**What you need to do**
Repeat verbatim, and only, the lines of the data below, beginning at the line that contains "camera: 25 degrees left, 5 degrees down" and stopping after the line that contains "(546, 696) = (399, 540): brown".

**Input data**
________________________

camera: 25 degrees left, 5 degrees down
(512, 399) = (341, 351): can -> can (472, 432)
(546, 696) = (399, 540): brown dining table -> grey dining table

________________________

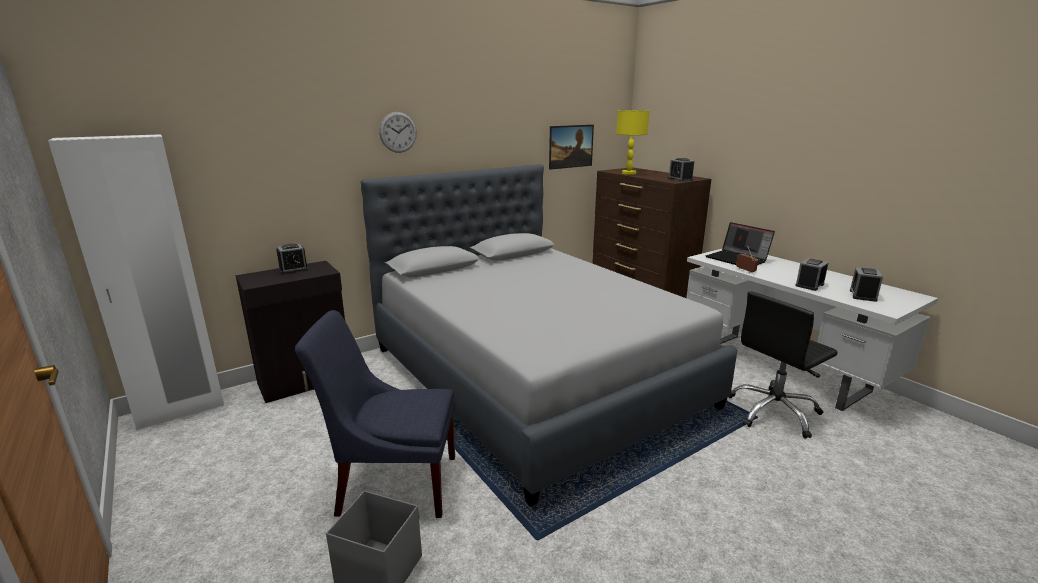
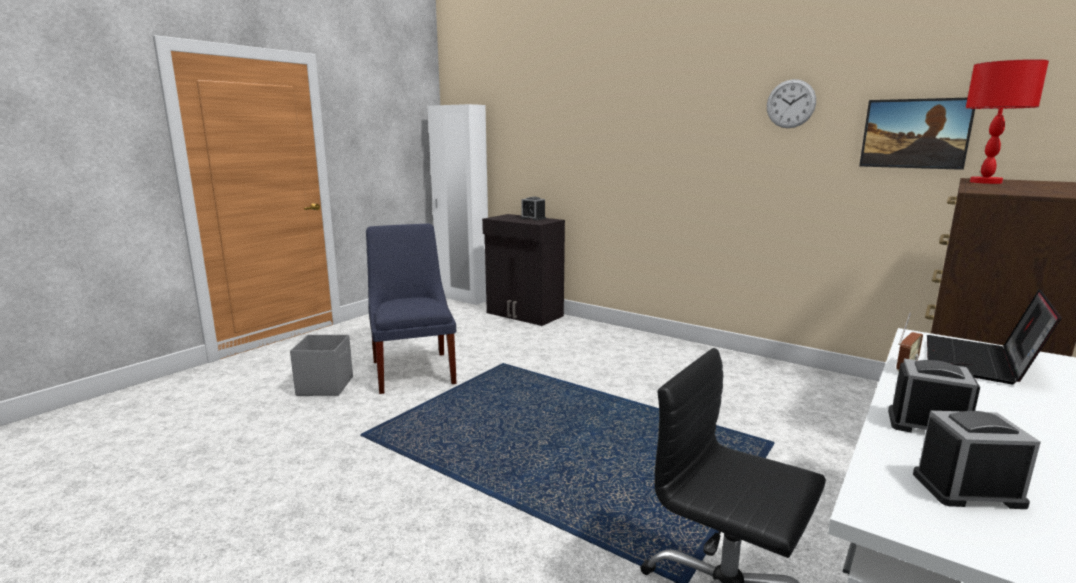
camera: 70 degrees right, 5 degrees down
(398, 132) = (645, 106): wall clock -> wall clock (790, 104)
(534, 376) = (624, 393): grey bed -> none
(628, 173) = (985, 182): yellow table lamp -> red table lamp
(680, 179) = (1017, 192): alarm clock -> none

________________________

**Output**
camera: 25 degrees left, 5 degrees down
(512, 399) = (341, 351): can -> can (472, 432)
(546, 696) = (399, 540): brown dining table -> grey dining table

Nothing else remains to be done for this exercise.